Fruit fleshy, or non-fleshy; indehiscent; a drupe, or achene-like; enclosed in the fleshy receptacle (often, and the inflorescence axis often constituting a common fleshy receptacle), or without fleshy investment (?). The drupes with one stone. Gynoecia of adjoining flowers combining to form a multiple fruit (frequently), or not forming a multiple fruit. The multiple fruits coalescing (often, these sometimes explosively discharging the ‘seeds’), or not coalescing. Dispersal unit the seed, or the fruit, or the inflorescence. Fruit 1 seeded. Seeds endospermic, or non-endospermic. Endosperm oily, or not oily. Cotyledons 1 (by suppression), or 2; flat. Embryo chlorophyllous (Streblus asper), or achlorophyllous (7/8); straight, or curved. The radicle dorsal. Micropylenot zigzag.
Seedling.Germination phanerocotylar, or cryptocotylar.

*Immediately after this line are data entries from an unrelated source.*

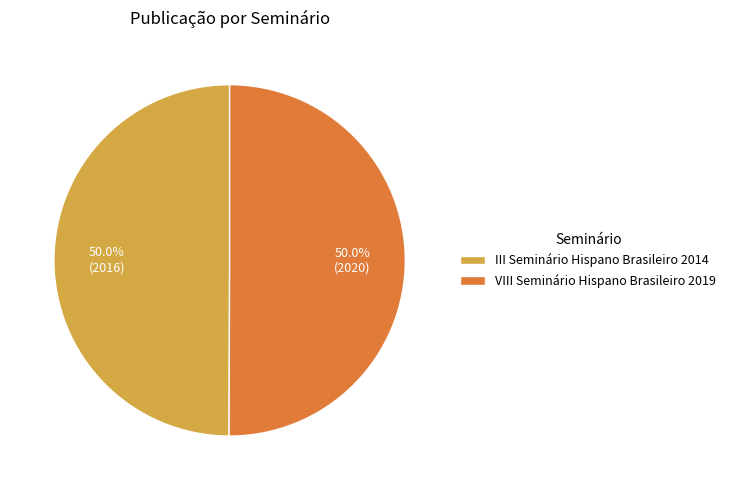

To the nearest percent, what percentage of the pie is VIII Seminário Hispano Brasileiro 2019?

50%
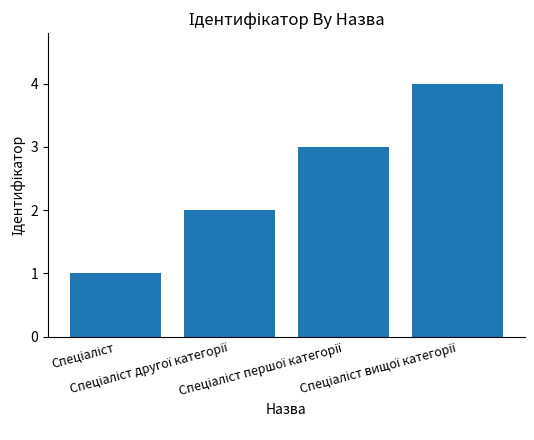

What is the greatest value displayed?

4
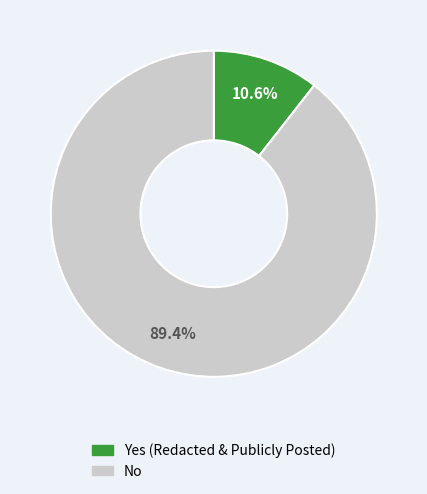

Which slice is the smallest?

Yes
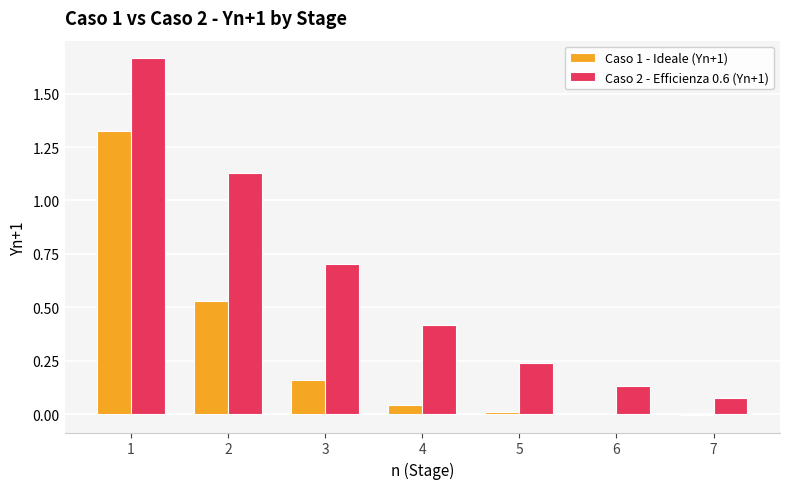

What is the sum of all Caso 1 - Ideale (Yn+1) values?

2.1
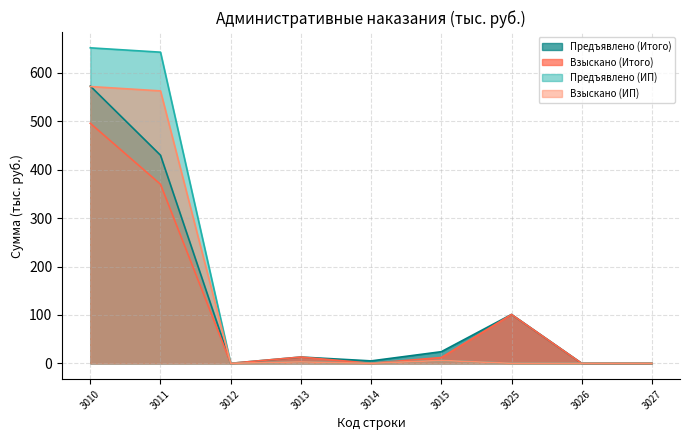

At which label is Предъявлено (Итого) closest to 286?

3011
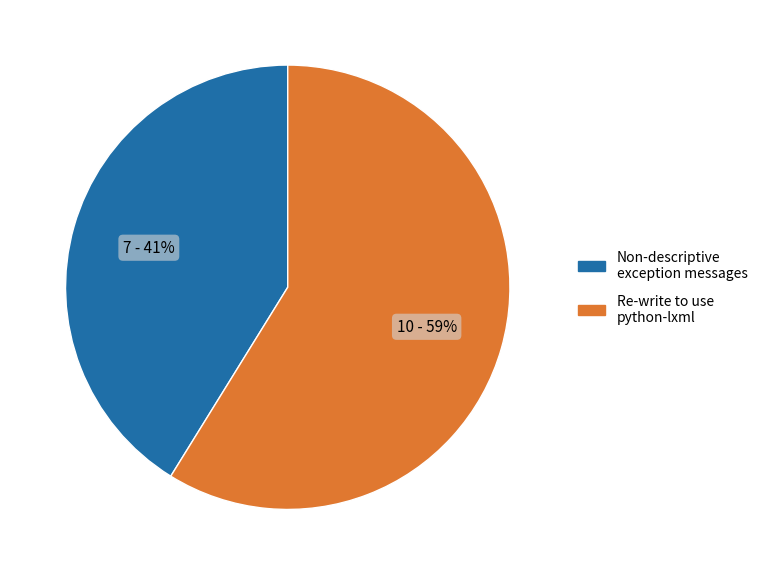

The Non-descriptive exception messages slice represents 41% of the pie. True or false?

True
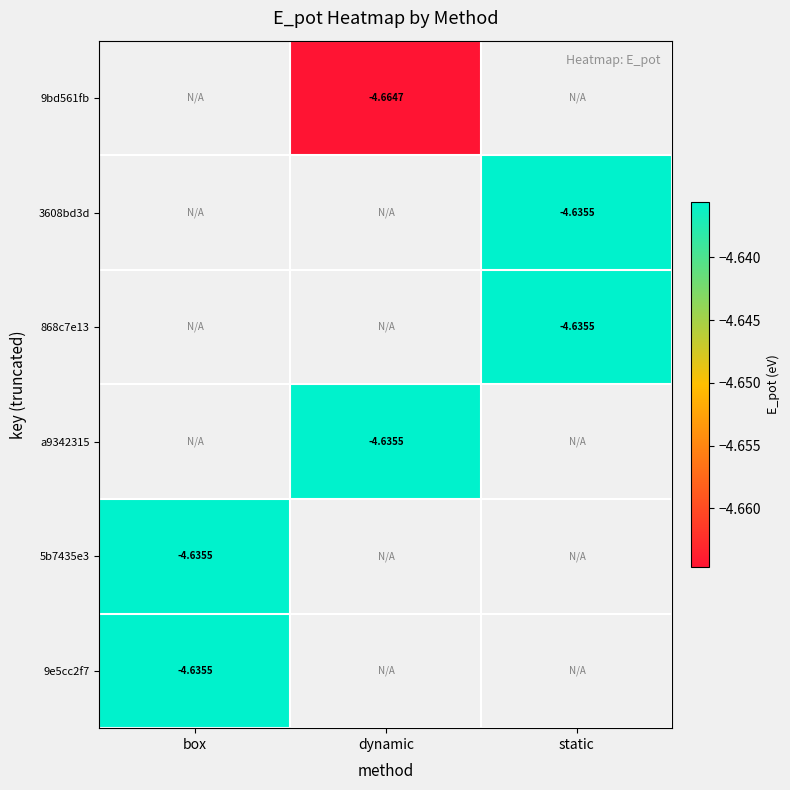

Which has a higher value, static or box?

box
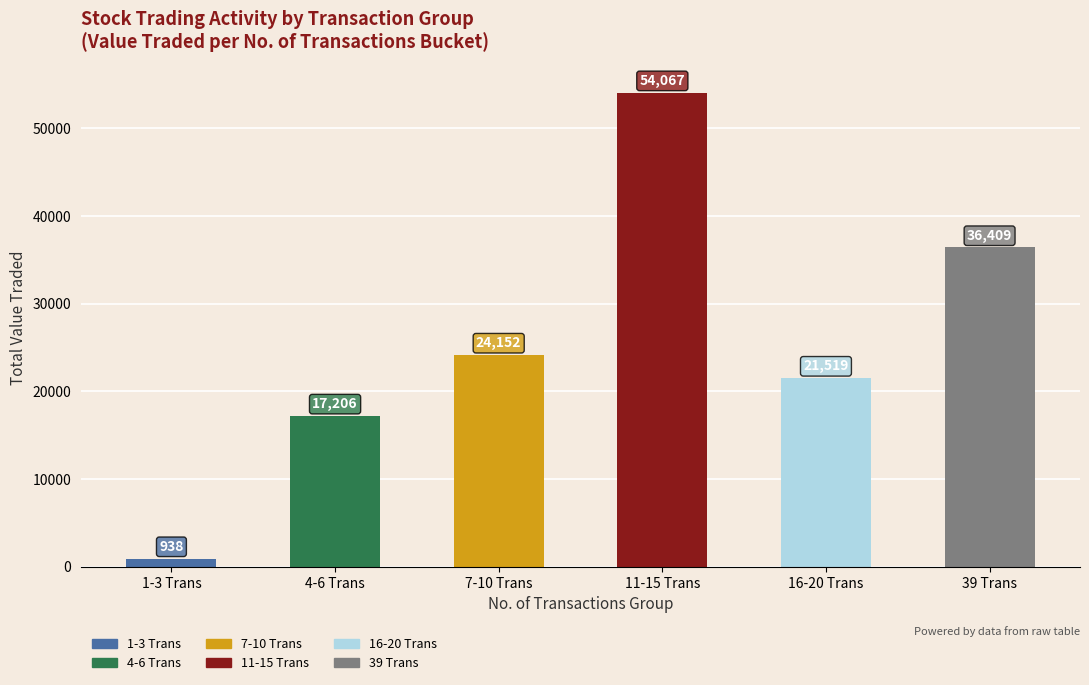

How many bars are there in total?

6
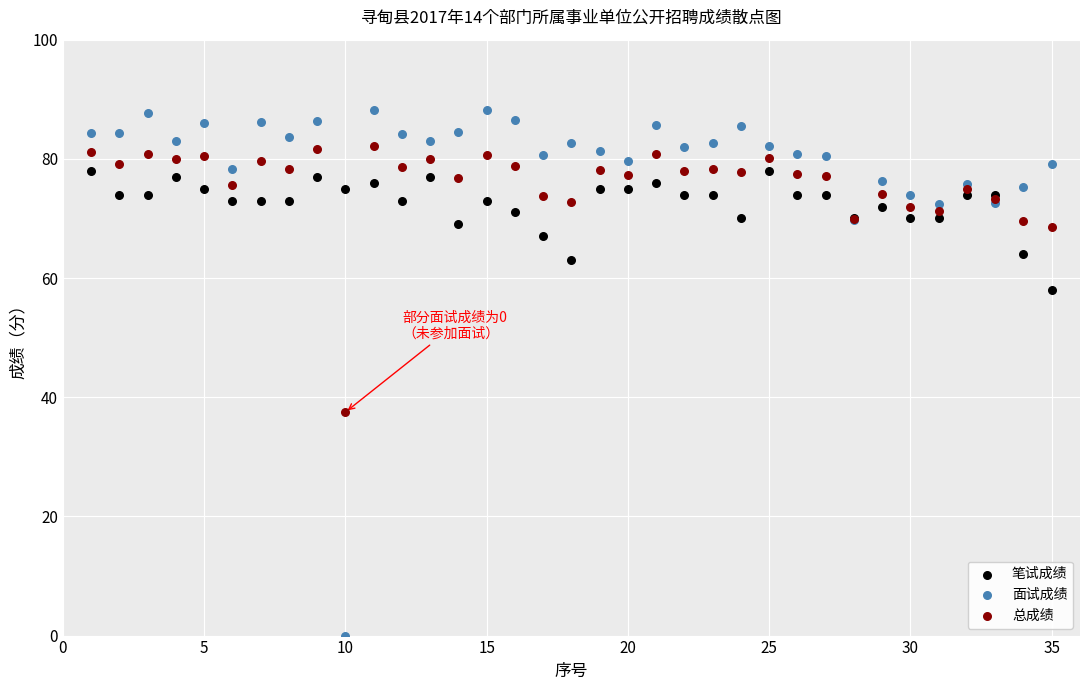

Which series has the largest Y range (max minus min)?

面试成绩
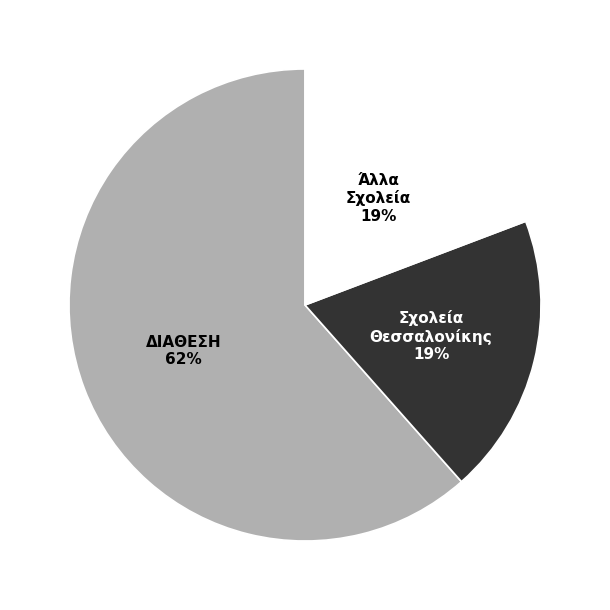

How many segments does this pie chart have?

3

Physiology, biochemistry. Cyanogenic, or not cyanogenic (mostly). Alkaloids present (rarely), or absent. Iridoids not detected. Proanthocyanidins present, or absent; when present, cyanidin (Ficus). Flavonols present, or absent; quercetin, or kaempferol and quercetin. Ellagic acid absent (13 species, 6 genera). Arbutin absent. Saponins/sapogenins present, or absent. Aluminium accumulation not found. Sugars transported as sucrose, or as sugar alcohols + oligosaccharides + sucrose. C3. C3 physiology recorded directly in Ficus, Morus. Anatomy non-C4 type (Artocarpus, Ficus).
Geography, cytology. Temperate (a few), or temperate to sub-tropical (most). Widespread in tropical, subtropical and warm regions. X = 7-many.
Taxonomy.Subclass Dicotyledonae; Crassinucelli. Dahlgren’s Superorder Malviflorae; Urticales. Cronquist’s Subclass Hamamelidae; Urticales. APG 3 core angiosperms; core eudicot; Superorder Rosanae; fabid; Order Rosales.
Species 1400. Genera about 40; Antiaris, Antiaropsis, Artocarpus, Bagassa,Batocarpus, Bosqueiopsis, Brosimum, Broussonetia, Castilla,Clarisia, Craterogyne, Cudrania (= Maclura), Dorstenia,Fatoua, Ficus, Helianthostylis, Helicostylis, Hullettia,Maclura, Maquira, Mesogyne, Metatrophis, Milicia,Morus, Naucleopsis, Olmedia (= Trophis), Olmediopsis,Parartocarpus, Perebia, Poulsenia, Prainea, Pseudolmedia,Scyphosyce, Sorocea, Sparattosyce, Streblus, Treculia,Trilepisium, Trophis, Trymatococcus, Utsetela.
Economic uses, etc. Economically important for many edible ‘fruits’, e.g. figs (Ficus), mulberry (Morus), breadfruit and jackfruit (Artocarpus).